Here we are on day two of this challenge. (The script is attached at the bottom if you want to jump ahead.) It was a day that kinda got away from me as I sit in the living room at 1am trying to write this blog post. I had intended to start my writing much earlier but something sort of major prevented this.
I was so ready to be productive. I was planning my day around the 10k I was going to run and the subsequent Papa Johns Pizza I was going to devour as a victory feast. I was going to play some Warzone with some friends online and then get to my writing nice and early from 2-445pm, after which I would go for the run. Just as I was settling down my mother came into my room and told me my father had suddenly become rather unwell. Next thing I know I am on the phone with 111 describing how he is feeling and they are telling me they need to send an ambulance! It all felt a bit mad. He had fallen ill after a particularly strenuous workout with his trainer. Due to social distancing his trainer has been training him over the phone so I am quite unsure how he could have trained so hard over the phone to the point of needing an ambulance. But, thats what happened. Don't worry, he's fine. After a few tests we were able to collect him from the hospital. In those hours in between I went for my run and gorged on my pizza. It was epic. I did no writing. I sound like a terrible son. But, I want to reassure my faithful readers (Hi Arran) that I always felt like he was going to be okay and was there for him the whole time in case he needed me. I did, however, take a picture of him lying in the ambulance.
I should probably get to todays script instead of explaining why I was so late to start today. The story today follows a teenage girl called Ananda and it took me about an hour and a half
. I chose the name Ananda because it means Joy in Hindi and joy was my inspiration for todays script. I've been lucky to be a part of a new initiative called Elevate. Which is a new resource that has been compiling uplifting content with the hope of starting elevating conversations in these strange times we live and beyond. Each week focuses on a different theme. This weeks theme was Joy.
I was trying to think about what joy is/ what it means. Is it just to be happy? I watched a video which spoke about attaining joy through acts of service. One of the first things that is said in the video was a mother talking to her child. She says, "when I look back on my life, the most beautiful time I remember was when I was making other people happy." This beautiful spirit of putting others before yourself, and it being such a joyful experience, really touched me when I heard it. Further, another quote from Abdu'l-Baha touches on joy as well. He said , "to attain eternal happiness one must suffer, he who has reached the state of self-sacrifice has true joy." So that is what I tried to write a story about today. How one who is hurt and sad can find joy in helping others and putting their needs over their own. A tough task. But, I do feel like I've got off to a good start with this and I may well revisit it when the challenge is over.
When I was reading over it to check for mistakes I do feel like it kinda turned into two scripts. I was pleased with how well I was managing to tell the first part of the story quite visually. But then I got a little lost with what I was doing and ended up with a bucket load of dialogue. I also knew I wanted her to end up running into this little boy that she could help but I struggled to know how to set up her own sadness enough. Plus, I don't think we ever get to see that moment when she decided to put his needs before her own. These are things I think I need to consider before revisiting it. If anyone does read this blog and the script please do share any feedback or thoughts you may have for the script!

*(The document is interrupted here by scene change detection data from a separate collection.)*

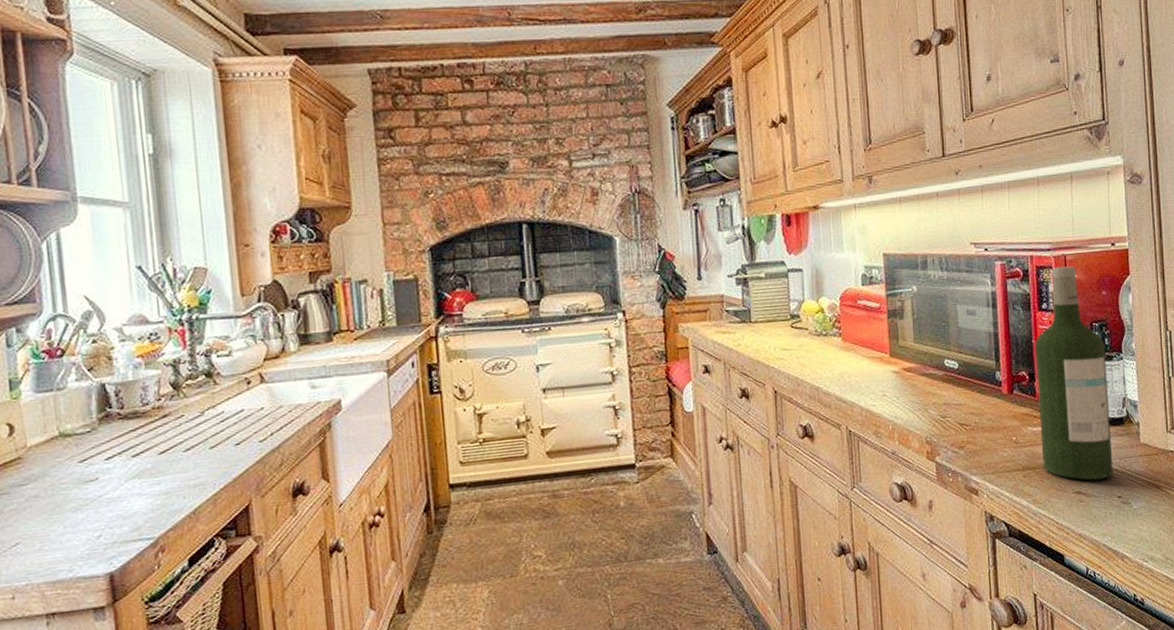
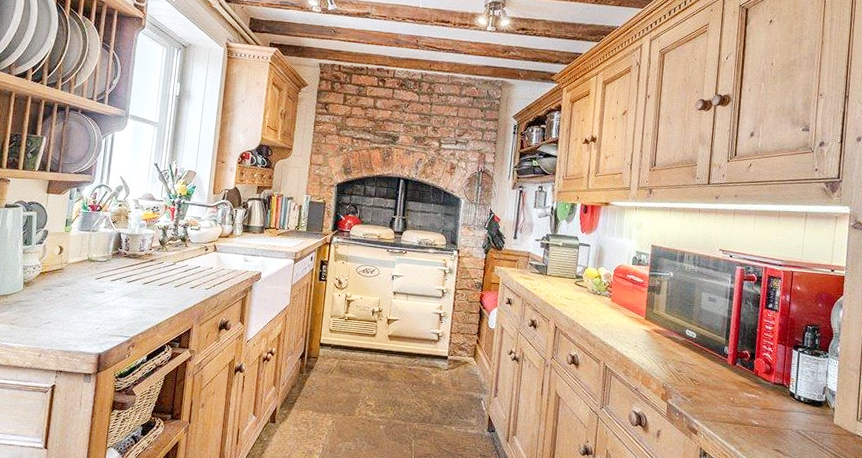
wine bottle: present [1035,266,1113,480] -> none [752,279,815,445]

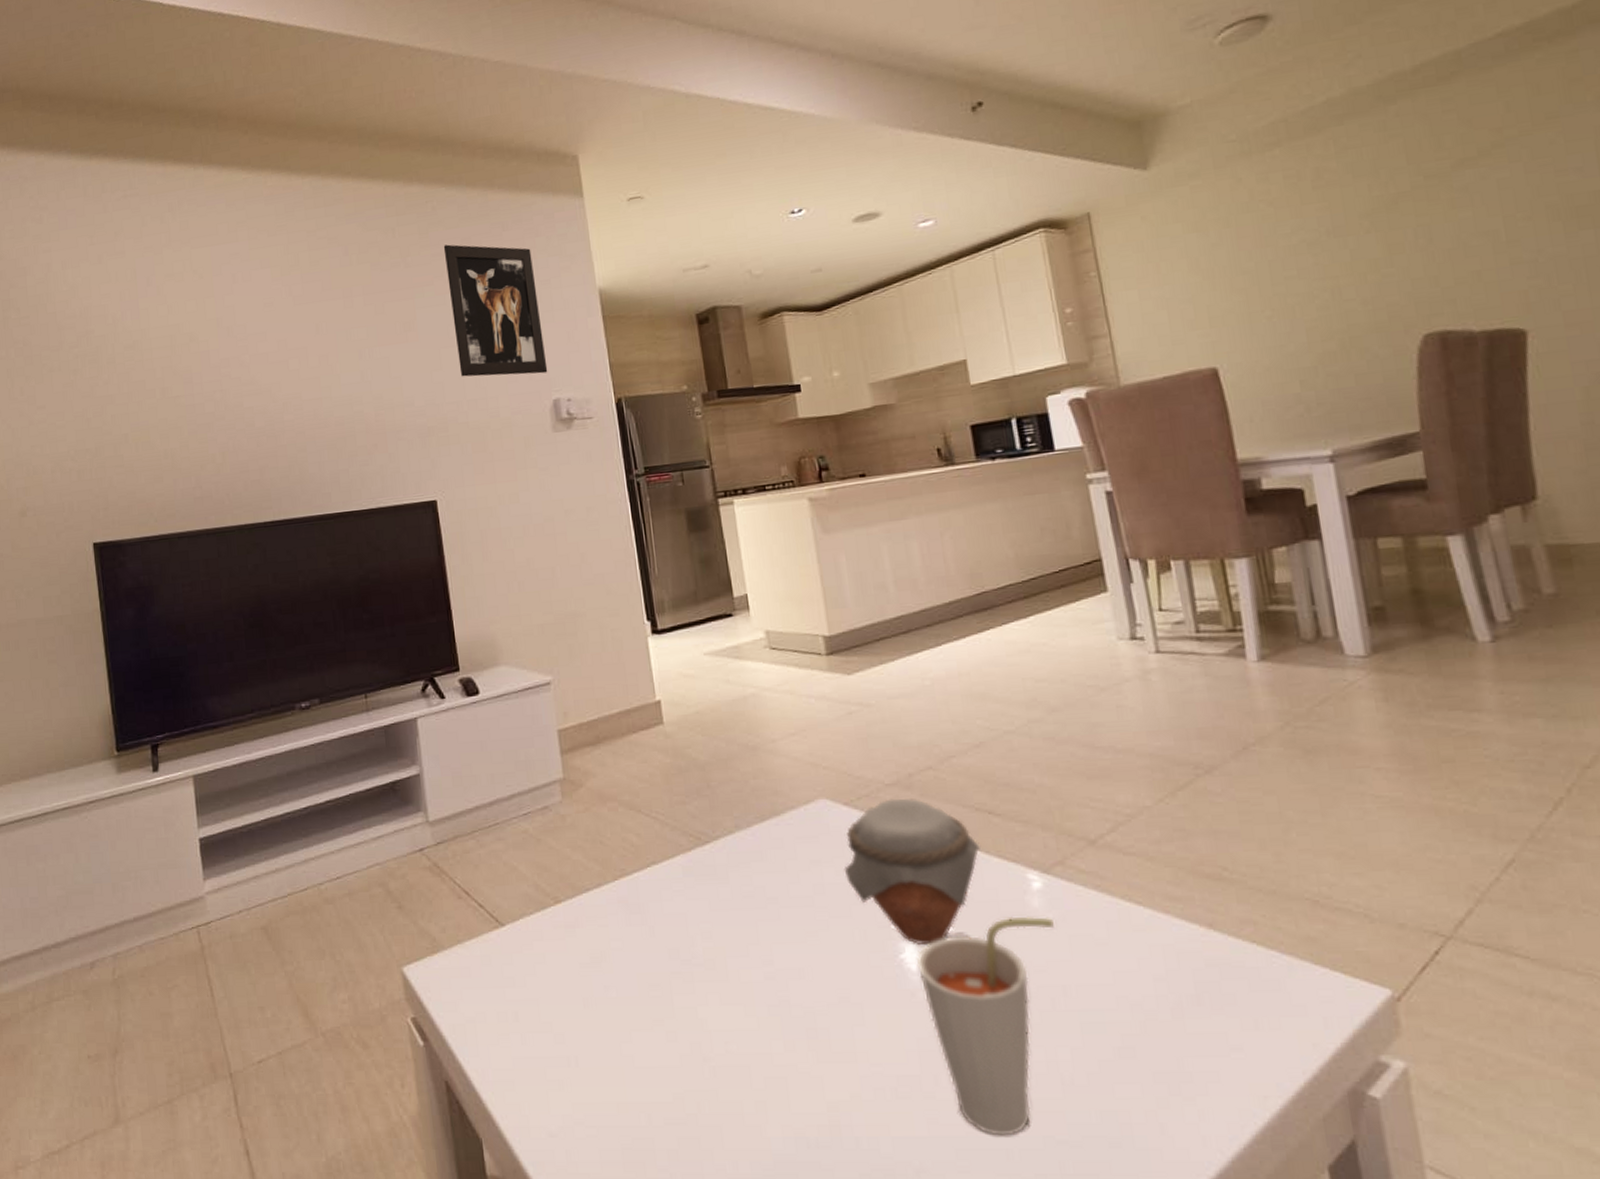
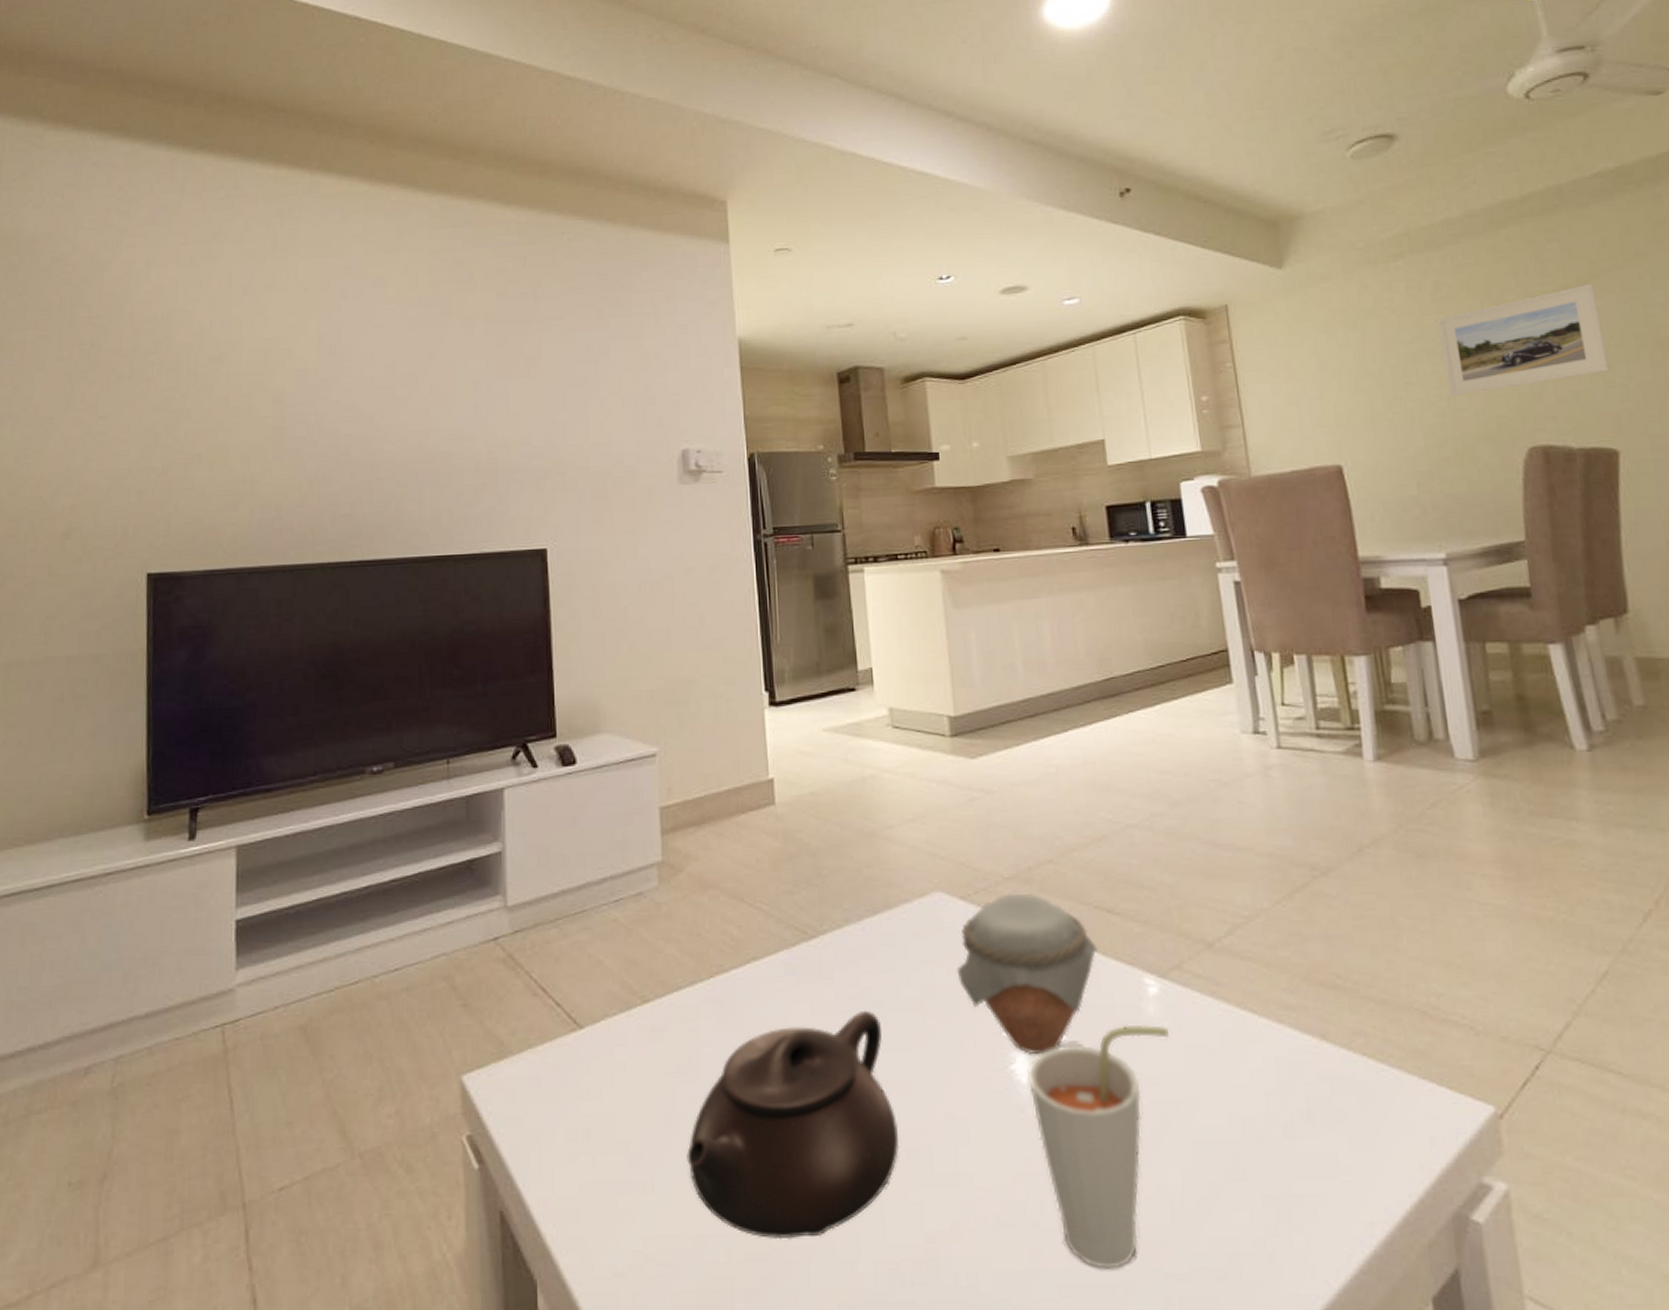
wall art: present [443,244,548,377] -> none [577,279,679,422]
teapot: none [605,907,799,1107] -> present [687,1010,900,1240]
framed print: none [1318,153,1516,288] -> present [1437,283,1609,397]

Something else I am noticing already that I am struggling with is trying to find the humour. I am certainly trying. The character of the teacher is supposed to be humorous in his quirky and harsh interactions with his students. I am not sure if that is clear. Likewise with the young boy and some of what he says and does. But, humour is a tough one. In films I've made and written/co-written I have felt this before. I found getting the humour out my scripts a lot easier when I was working with the actors on the day of shooting. I wonder if that is something I have to be patient with when writing. Patient to know that if I ever do end up making one of these scripts that the humour will come maybe more when the actors have the scripts in their hands or when the AD says action on the first day of shooting.
Anyways, I hope we can all find joy in our lives through helping others. Back at it tomorrow!